Data entries
■ ■ ■ ■ ■ ■ ■

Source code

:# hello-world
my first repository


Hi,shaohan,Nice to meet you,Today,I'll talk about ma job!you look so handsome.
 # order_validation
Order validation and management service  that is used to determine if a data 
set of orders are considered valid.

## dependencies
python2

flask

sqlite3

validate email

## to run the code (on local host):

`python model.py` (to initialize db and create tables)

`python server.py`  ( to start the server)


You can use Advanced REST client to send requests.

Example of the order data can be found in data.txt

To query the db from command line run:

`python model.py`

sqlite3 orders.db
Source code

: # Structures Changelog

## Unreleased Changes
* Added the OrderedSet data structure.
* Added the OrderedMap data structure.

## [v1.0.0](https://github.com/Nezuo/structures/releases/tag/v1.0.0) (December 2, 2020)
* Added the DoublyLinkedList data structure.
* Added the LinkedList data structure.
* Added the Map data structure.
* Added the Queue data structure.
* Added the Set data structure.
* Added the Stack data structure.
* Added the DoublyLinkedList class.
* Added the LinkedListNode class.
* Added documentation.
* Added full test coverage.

■ ■ ■ ■ ■ ■ ■

_Task to carry out_
Please copy the data in full, character for character.

_Solution below_
Source code

:# hello-world
my first repository


Hi,shaohan,Nice to meet you,Today,I'll talk about ma job!you look so handsome.
 # order_validation
Order validation and management service  that is used to determine if a data 
set of orders are considered valid.

## dependencies
python2

flask

sqlite3

validate email

## to run the code (on local host):

`python model.py` (to initialize db and create tables)

`python server.py`  ( to start the server)


You can use Advanced REST client to send requests.

Example of the order data can be found in data.txt

To query the db from command line run:

`python model.py`

sqlite3 orders.db
Source code

: # Structures Changelog

## Unreleased Changes
* Added the OrderedSet data structure.
* Added the OrderedMap data structure.

## [v1.0.0](https://github.com/Nezuo/structures/releases/tag/v1.0.0) (December 2, 2020)
* Added the DoublyLinkedList data structure.
* Added the LinkedList data structure.
* Added the Map data structure.
* Added the Queue data structure.
* Added the Set data structure.
* Added the Stack data structure.
* Added the DoublyLinkedList class.
* Added the LinkedListNode class.
* Added documentation.
* Added full test coverage.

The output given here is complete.